In-situ and ex-situ catalytic upgrading of vapors from microwave-assisted pyrolysis of lignin

In-situ and ex-situ catalytic upgrading with HZSM-5 of vapors from microwave-assisted pyrolysis of lignin were studied. The in-situ process produced higher bio-oil and less char than ex-situ process. The gas yield was similar for both processes. The ex-situ process had higher selectivity to aromatics and produced more syngas and less CO2 than the in-situ process. Additional experiments on ex-situ process found that the bio-oil yield and coke deposition decreased while the gas yield increased at higher catalyst-to-lignin ratios and catalytic upgrading temperatures. The increased catalyst-to-lignin ratio from 0 to 0.3 reduced the selectivity of methoxy phenols from 73.7% to 22.6% while increased that of aromatics from 1.1% to 41.4%. The highest selectivity of alkyl phenols (31.9%) was obtained at 0.2 of catalyst-to-lignin ratio. Higher catalytic temperatures favored greater conversion of methoxy phenols to alkyl phenols and aromatics. Appropriate catalyst-to-lignin ratio (0.3) together with higher catalytic temperatures favored syngas formation.
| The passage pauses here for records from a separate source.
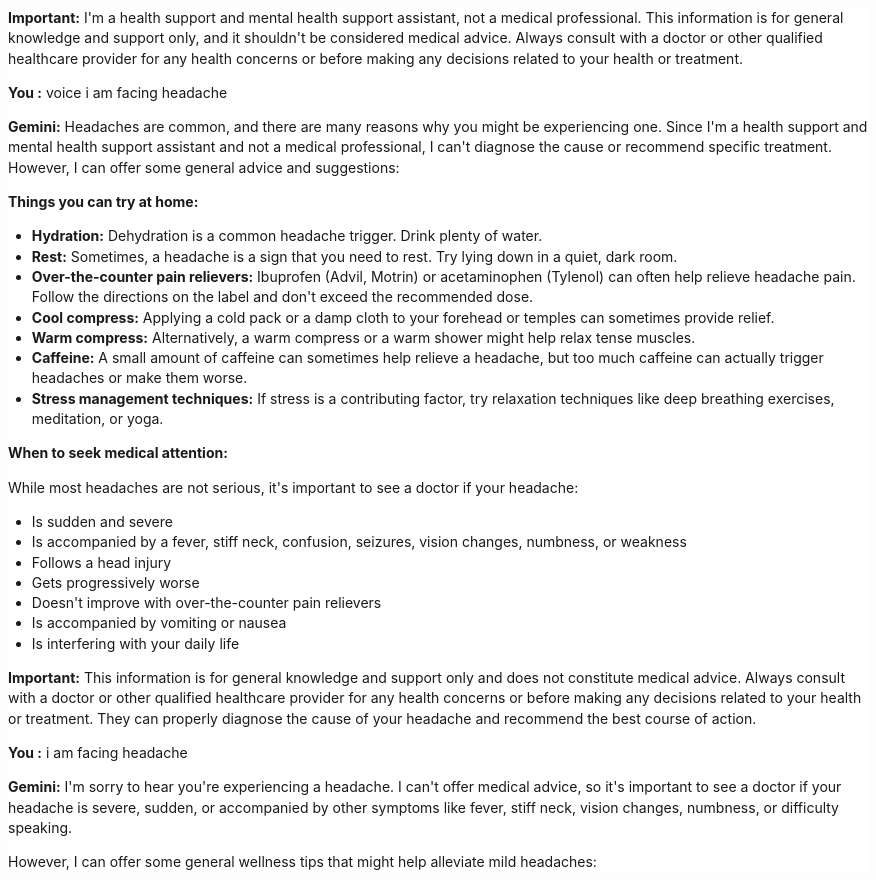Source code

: **Important:** I'm a health support and mental health support assistant, not a medical professional.  This information is for general knowledge and support only, and it shouldn't be considered medical advice.  Always consult with a doctor or other qualified healthcare provider for any health concerns or before making any decisions related to your health or treatment.




**You  :** voice i am facing headache

**Gemini:** Headaches are common, and there are many reasons why you might be experiencing one.  Since I'm a health support and mental health support assistant and not a medical professional, I can't diagnose the cause or recommend specific treatment. However, I can offer some general advice and suggestions:

**Things you can try at home:**

* **Hydration:** Dehydration is a common headache trigger. Drink plenty of water.
* **Rest:** Sometimes, a headache is a sign that you need to rest. Try lying down in a quiet, dark room.
* **Over-the-counter pain relievers:**  Ibuprofen (Advil, Motrin) or acetaminophen (Tylenol) can often help relieve headache pain. Follow the directions on the label and don't exceed the recommended dose.
* **Cool compress:** Applying a cold pack or a damp cloth to your forehead or temples can sometimes provide relief.
* **Warm compress:**  Alternatively, a warm compress or a warm shower might help relax tense muscles.
* **Caffeine:** A small amount of caffeine can sometimes help relieve a headache, but too much caffeine can actually trigger headaches or make them worse.
* **Stress management techniques:** If stress is a contributing factor, try relaxation techniques like deep breathing exercises, meditation, or yoga.

**When to seek medical attention:**

While most headaches are not serious, it's important to see a doctor if your headache:

* Is sudden and severe
* Is accompanied by a fever, stiff neck, confusion, seizures, vision changes, numbness, or weakness
* Follows a head injury
* Gets progressively worse
* Doesn't improve with over-the-counter pain relievers
* Is accompanied by vomiting or nausea
* Is interfering with your daily life

**Important:**  This information is for general knowledge and support only and does not constitute medical advice.  Always consult with a doctor or other qualified healthcare provider for any health concerns or before making any decisions related to your health or treatment.  They can properly diagnose the cause of your headache and recommend the best course of action.




**You  :** i am facing headache

**Gemini:** I'm sorry to hear you're experiencing a headache.  I can't offer medical advice, so it's important to see a doctor if your headache is severe, sudden, or accompanied by other symptoms like fever, stiff neck, vision changes, numbness, or difficulty speaking.

However, I can offer some general wellness tips that might help alleviate mild headaches:
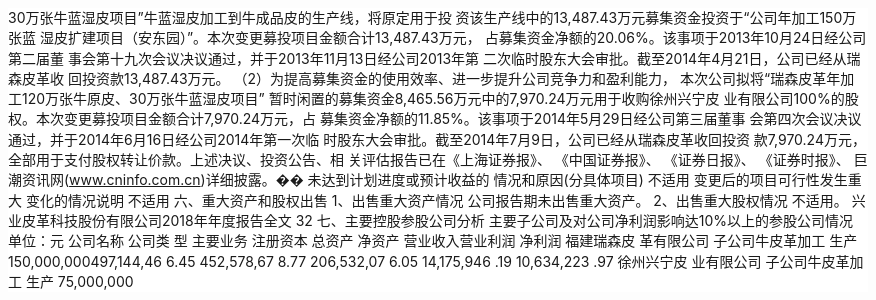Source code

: 30万张牛蓝湿皮项目”牛蓝湿皮加工到牛成品皮的生产线，将原定用于投
资该生产线中的13,487.43万元募集资金投资于“公司年加工150万张蓝
湿皮扩建项目（安东园）”。本次变更募投项目金额合计13,487.43万元，
占募集资金净额的20.06%。该事项于2013年10月24日经公司第二届董
事会第十九次会议决议通过，并于2013年11月13日经公司2013年第
二次临时股东大会审批。截至2014年4月21日，公司已经从瑞森皮革收
回投资款13,487.43万元。
（2）为提高募集资金的使用效率、进一步提升公司竞争力和盈利能力，
本次公司拟将“瑞森皮革年加工120万张牛原皮、30万张牛蓝湿皮项目”
暂时闲置的募集资金8,465.56万元中的7,970.24万元用于收购徐州兴宁皮
业有限公司100%的股权。本次变更募投项目金额合计7,970.24万元，占
募集资金净额的11.85%。该事项于2014年5月29日经公司第三届董事
会第四次会议决议通过，并于2014年6月16日经公司2014年第一次临
时股东大会审批。截至2014年7月9日，公司已经从瑞森皮革收回投资
款7,970.24万元，全部用于支付股权转让价款。上述决议、投资公告、相
关评估报告已在《上海证券报》、
《中国证券报》、
《证券日报》、
《证券时报》、
巨潮资讯网(www.cninfo.com.cn)详细披露。��
未达到计划进度或预计收益的
情况和原因(分具体项目)
不适用
变更后的项目可行性发生重大
变化的情况说明
不适用
六、重大资产和股权出售
1、出售重大资产情况
公司报告期未出售重大资产。
2、出售重大股权情况
不适用。
兴业皮革科技股份有限公司2018年年度报告全文
32
七、主要控股参股公司分析
主要子公司及对公司净利润影响达10%以上的参股公司情况
单位：元
公司名称
公司类
型
主要业务
注册资本
总资产
净资产
营业收入营业利润
净利润
福建瑞森皮
革有限公司
子公司牛皮革加工
生产
150,000,000497,144,46
6.45
452,578,67
8.77
206,532,07
6.05
14,175,946
.19
10,634,223
.97
徐州兴宁皮
业有限公司
子公司牛皮革加工
生产
75,000,000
Hydrothermal pretreatment of bamboo sawdust using microwave irradiation

In the present study, the effect of temperature and residence time during microwave hydrothermal pretreatment (MHT) on hydrochar properties and pyrolysis behaviors was investigated. Experimental results indicated that higher heating value (HHV) and fixed carbon content gradually increased with increased pretreatment severity. Obvious reduction of oxygen content was found under MHT at 230°C-15min and 210°C-35min. Although lower mass yield was observed under severe conditions, corresponding energy yield was relatively higher. Crystallinity indexes of hydrochar demonstrated an upward trend with increased residence time. Unlike hydroxyl group, dissociation of acetyls was more favorable under prolonged residence time rather than increased temperature. Peaks in thermogravimetric and derivative thermogravimetric curves shifted to higher temperature region under severe conditions, indicating better thermal stability. Py-GC/MS analysis suggested that acids content was decreased but sugars increased with increased MHT severity. Moreover, compared to temperature, residence time was mainly responsible for acetic acid formation.

Co-pyrolysis of microwave-assisted acid pretreated bamboo sawdust and soapstock

Fast microwave-assisted co-pyrolysis of pretreated bamboo sawdust and soapstock was conducted. The pretreatment process was carried out under microwave irradiation. The effects of microwave irradiation temperature, irradiation time, and concentration of hydrochloric acid on product distribution from co-pyrolysis and the relative contents of the major components in bio-oil were investigated. A maximum bio-oil yield of 40.00 wt.% was obtained at 200 °C for 60 min with 0.5 M hydrochloric acid. As pretreatment temperature, reaction time and acid concentration increased, respectively, the relative contents of phenols, diesel fraction (C12 + aliphatics), and other oxygenates decreased. The gasoline fraction (including C5-C12 aliphatics and aromatics) ranged from 55.77% to 73.30% under various pretreatment conditions. Therefore, excessive reaction time and concentration of acid are not beneficial to upgrading bio-oil.